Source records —
::::::
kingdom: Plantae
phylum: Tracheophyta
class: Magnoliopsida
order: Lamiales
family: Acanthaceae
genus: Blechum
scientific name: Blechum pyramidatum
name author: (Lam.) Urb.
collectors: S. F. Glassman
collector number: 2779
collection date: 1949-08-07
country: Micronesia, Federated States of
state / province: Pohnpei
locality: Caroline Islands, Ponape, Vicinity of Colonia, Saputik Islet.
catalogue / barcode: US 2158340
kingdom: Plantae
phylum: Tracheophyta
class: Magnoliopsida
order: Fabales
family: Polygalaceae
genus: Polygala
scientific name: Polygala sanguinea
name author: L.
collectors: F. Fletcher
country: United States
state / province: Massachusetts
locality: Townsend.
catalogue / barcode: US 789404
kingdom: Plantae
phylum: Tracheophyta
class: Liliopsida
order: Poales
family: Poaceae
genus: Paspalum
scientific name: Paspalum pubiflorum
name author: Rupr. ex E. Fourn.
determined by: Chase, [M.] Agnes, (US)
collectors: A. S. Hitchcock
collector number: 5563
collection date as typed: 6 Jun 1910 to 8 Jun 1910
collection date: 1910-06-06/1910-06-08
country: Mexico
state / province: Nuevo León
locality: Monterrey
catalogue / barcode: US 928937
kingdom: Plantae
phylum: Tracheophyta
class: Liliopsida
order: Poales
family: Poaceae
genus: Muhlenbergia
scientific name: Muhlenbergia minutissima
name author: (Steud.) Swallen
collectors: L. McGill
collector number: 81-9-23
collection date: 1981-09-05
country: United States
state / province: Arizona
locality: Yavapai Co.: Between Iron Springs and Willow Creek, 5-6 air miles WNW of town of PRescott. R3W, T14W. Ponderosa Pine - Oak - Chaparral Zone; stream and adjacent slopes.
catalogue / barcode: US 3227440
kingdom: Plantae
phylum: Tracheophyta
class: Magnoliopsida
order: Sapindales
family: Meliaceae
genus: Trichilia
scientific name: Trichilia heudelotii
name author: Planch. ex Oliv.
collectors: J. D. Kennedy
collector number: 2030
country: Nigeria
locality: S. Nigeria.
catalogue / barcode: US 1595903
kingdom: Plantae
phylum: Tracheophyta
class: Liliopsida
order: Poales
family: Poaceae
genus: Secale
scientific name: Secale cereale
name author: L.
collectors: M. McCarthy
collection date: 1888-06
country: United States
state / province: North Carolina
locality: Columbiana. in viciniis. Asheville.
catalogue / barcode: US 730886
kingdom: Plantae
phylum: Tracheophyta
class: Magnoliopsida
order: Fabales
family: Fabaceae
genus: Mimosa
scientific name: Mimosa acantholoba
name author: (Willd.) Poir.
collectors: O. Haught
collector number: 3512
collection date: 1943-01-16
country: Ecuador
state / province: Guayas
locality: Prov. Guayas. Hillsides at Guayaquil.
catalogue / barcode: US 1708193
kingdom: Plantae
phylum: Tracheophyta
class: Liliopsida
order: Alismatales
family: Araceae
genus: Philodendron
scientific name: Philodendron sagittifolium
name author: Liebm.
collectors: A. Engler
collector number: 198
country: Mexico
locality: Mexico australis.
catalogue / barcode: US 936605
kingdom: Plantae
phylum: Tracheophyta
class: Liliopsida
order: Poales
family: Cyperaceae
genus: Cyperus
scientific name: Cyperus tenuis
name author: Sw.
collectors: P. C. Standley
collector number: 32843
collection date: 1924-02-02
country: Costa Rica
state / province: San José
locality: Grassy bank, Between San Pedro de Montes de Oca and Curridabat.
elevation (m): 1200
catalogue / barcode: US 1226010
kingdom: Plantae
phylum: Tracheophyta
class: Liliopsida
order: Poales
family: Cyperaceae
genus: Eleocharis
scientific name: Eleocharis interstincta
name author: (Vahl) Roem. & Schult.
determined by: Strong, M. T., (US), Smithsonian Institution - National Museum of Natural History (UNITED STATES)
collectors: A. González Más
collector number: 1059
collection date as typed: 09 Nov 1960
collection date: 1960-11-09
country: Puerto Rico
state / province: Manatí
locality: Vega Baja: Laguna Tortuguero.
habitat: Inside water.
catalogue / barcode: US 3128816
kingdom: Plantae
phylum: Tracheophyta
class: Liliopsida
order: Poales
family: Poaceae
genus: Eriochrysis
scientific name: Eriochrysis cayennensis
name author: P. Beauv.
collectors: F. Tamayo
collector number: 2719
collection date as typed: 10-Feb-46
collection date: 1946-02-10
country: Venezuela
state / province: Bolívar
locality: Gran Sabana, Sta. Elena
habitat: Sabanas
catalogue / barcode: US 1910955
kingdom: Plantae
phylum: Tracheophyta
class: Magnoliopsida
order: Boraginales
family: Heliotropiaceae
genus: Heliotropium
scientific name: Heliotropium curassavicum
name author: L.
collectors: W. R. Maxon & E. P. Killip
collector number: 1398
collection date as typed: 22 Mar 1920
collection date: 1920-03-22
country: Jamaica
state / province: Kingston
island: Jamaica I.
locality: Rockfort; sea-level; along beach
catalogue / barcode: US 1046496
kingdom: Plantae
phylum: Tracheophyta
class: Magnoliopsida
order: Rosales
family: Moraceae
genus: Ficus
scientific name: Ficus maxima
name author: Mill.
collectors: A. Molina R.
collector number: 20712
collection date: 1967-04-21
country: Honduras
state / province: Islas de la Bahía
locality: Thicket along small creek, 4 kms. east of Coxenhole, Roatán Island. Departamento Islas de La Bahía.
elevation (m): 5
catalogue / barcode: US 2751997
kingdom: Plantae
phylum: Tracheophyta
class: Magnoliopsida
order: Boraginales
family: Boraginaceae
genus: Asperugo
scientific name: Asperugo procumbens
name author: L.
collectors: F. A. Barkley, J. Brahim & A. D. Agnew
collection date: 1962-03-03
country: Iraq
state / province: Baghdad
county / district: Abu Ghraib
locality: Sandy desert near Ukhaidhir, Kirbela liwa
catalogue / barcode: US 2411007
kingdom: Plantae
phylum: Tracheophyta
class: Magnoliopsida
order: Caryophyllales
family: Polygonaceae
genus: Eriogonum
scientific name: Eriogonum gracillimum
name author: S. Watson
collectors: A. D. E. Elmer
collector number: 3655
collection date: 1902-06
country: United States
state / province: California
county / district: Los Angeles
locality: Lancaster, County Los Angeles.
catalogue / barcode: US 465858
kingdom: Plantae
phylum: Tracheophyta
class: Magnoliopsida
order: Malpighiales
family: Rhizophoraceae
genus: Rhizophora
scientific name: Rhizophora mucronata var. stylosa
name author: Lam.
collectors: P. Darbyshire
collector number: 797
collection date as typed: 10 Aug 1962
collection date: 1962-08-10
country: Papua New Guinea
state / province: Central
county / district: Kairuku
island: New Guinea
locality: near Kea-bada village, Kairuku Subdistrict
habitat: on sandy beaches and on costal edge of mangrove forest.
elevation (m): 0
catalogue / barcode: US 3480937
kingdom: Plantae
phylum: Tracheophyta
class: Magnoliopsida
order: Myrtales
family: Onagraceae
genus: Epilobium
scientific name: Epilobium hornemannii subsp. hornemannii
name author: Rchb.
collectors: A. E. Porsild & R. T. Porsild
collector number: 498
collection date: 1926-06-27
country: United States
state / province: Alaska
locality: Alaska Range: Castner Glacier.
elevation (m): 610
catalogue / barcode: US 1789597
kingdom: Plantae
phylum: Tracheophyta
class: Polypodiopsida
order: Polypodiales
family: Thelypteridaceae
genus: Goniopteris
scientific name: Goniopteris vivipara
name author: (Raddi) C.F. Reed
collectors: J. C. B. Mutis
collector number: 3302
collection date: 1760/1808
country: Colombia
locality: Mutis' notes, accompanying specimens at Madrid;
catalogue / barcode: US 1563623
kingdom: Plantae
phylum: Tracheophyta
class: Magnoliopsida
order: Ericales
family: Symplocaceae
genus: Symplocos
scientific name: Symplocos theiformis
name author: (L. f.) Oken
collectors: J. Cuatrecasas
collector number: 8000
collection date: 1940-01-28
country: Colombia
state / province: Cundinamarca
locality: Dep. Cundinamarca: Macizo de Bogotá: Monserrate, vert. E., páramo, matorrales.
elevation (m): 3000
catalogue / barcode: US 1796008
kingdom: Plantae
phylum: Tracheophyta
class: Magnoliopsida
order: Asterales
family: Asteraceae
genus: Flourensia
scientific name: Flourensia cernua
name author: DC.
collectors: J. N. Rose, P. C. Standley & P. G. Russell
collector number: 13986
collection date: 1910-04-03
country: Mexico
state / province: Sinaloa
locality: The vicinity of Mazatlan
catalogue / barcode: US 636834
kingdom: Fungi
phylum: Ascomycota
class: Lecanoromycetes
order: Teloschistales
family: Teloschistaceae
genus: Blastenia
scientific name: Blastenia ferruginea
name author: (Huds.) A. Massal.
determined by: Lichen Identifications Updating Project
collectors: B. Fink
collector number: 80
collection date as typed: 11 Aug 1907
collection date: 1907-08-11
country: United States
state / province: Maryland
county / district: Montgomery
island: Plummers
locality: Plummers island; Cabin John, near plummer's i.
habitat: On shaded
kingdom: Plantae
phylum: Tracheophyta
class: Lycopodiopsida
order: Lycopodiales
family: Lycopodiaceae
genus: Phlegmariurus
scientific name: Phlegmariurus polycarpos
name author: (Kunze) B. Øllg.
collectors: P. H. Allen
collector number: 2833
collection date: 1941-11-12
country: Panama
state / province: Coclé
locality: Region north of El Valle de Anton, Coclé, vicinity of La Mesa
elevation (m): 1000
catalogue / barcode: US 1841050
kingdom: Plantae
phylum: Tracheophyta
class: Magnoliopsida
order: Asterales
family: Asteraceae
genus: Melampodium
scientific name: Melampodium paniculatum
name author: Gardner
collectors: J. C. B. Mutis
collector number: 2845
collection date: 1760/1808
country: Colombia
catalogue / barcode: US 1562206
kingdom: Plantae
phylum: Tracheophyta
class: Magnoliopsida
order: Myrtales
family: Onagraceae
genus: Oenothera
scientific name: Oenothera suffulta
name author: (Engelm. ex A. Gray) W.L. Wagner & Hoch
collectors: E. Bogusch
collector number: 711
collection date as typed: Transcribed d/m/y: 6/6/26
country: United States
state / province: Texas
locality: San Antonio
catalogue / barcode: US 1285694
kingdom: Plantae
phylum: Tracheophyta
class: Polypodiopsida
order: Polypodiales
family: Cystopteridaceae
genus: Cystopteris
::::::
Set problem —
Copy out the lines of the listing from the line with "elevation (m): 5" up to and including the line with "county / district: Abu Ghraib", reproducing each one verbatim.

Correct result —
elevation (m): 5
catalogue / barcode: US 2751997
kingdom: Plantae
phylum: Tracheophyta
class: Magnoliopsida
order: Boraginales
family: Boraginaceae
genus: Asperugo
scientific name: Asperugo procumbens
name author: L.
collectors: F. A. Barkley, J. Brahim & A. D. Agnew
collection date: 1962-03-03
country: Iraq
state / province: Baghdad
county / district: Abu Ghraib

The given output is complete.